Supplied passage ▸
——

Music festival in Seoul, South Korea

Festival the Sub is a music festival held in Hongdae street, Seoul, South Korea. The festival has been held for free every year since 2022 to revitalise the subculture of the Hongdae area.

The festival is hosted by the nonprofit Honguju Social Cooperative. Except for those held in Sinchon in 2023, the festival has been held on the street in front of Sangsang Madang, where Theater Zero, a symbol of Hongdae's culture in the past was located in 1998.

==Line-ups==
===2022===
In 2022, the Sub the first line-up involving Desert Flower, Say Sue Me, Dabda and Galaxy Express.

|  | Sunday, 18 September |
|---|---|
| Sangsang Madang street | Desert Flower; Soumbalgwang; Dabda; Slant; Say Sue Me; Galaxy Express; |

===2023===
In 2023, The festival moved to Sinchon, and announced a lineup that included two stages. Bands from South Gyeongsang Province, including Kim Il Du and Seaweed Mustache, joined the lineup.

——

Provided data ▸
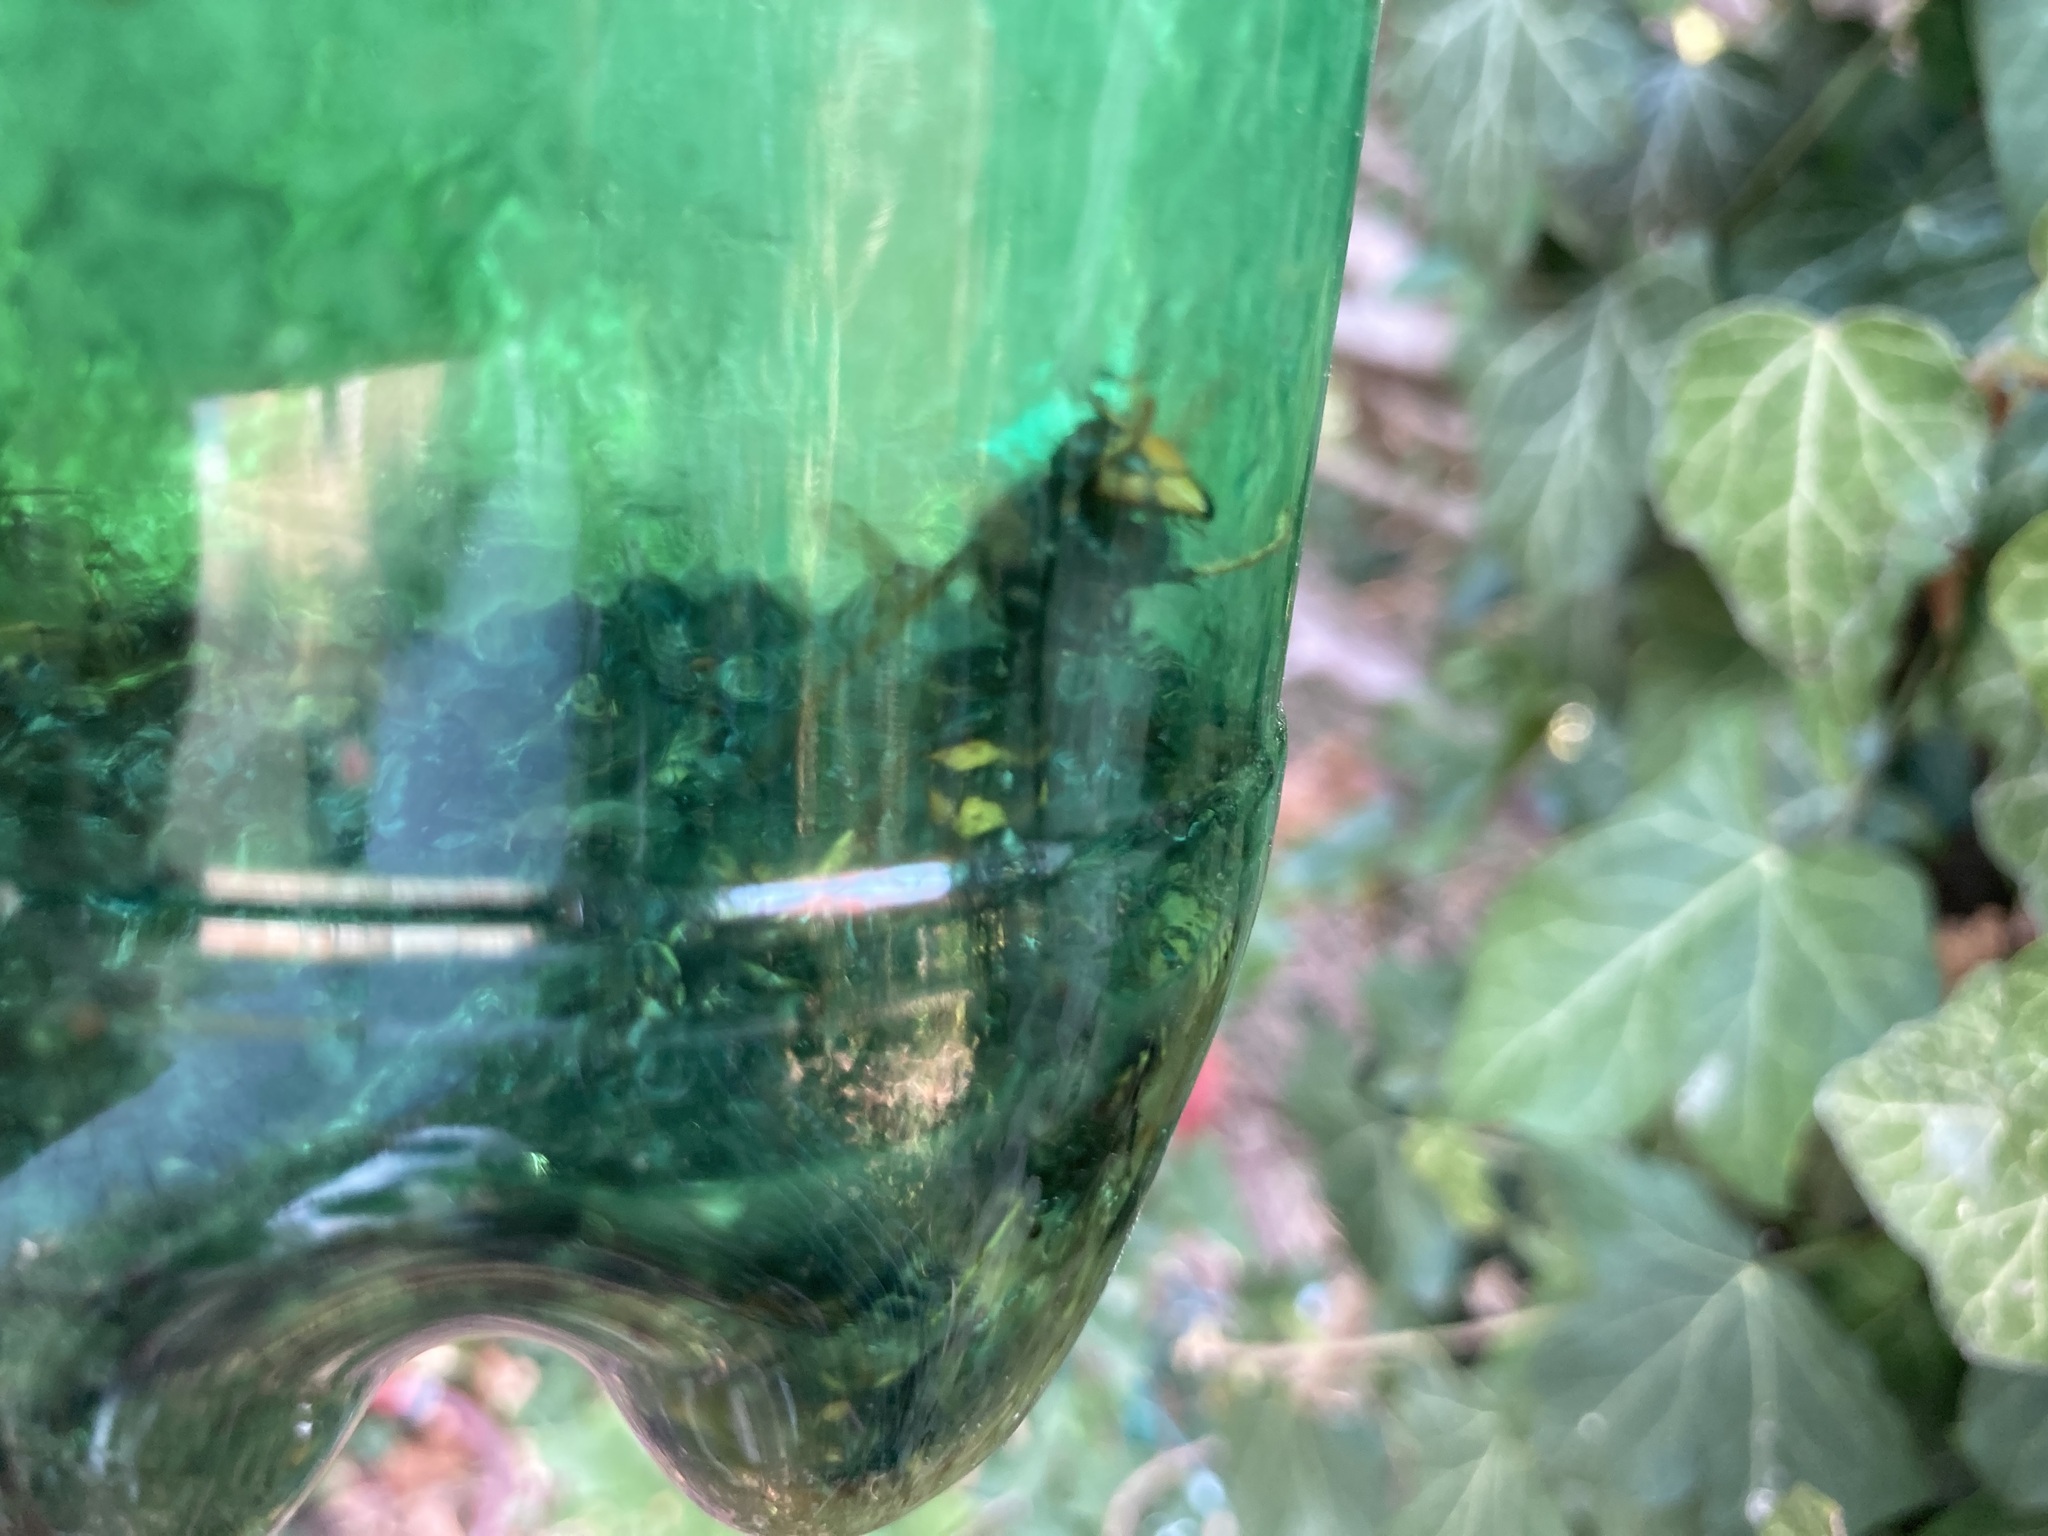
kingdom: Animalia
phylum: Arthropoda
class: Insecta
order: Hymenoptera
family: Vespidae
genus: Vespa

——

Exercise ▸
Return the part of the Festival the Sub passage between "Music festival in" and "and Galaxy Express.", inclusive, copied word for word.

Result ▸
Music festival in Seoul, South Korea

Festival the Sub is a music festival held in Hongdae street, Seoul, South Korea. The festival has been held for free every year since 2022 to revitalise the subculture of the Hongdae area.

The festival is hosted by the nonprofit Honguju Social Cooperative. Except for those held in Sinchon in 2023, the festival has been held on the street in front of Sangsang Madang, where Theater Zero, a symbol of Hongdae's culture in the past was located in 1998.

==Line-ups==
===2022===
In 2022, the Sub the first line-up involving Desert Flower, Say Sue Me, Dabda and Galaxy Express.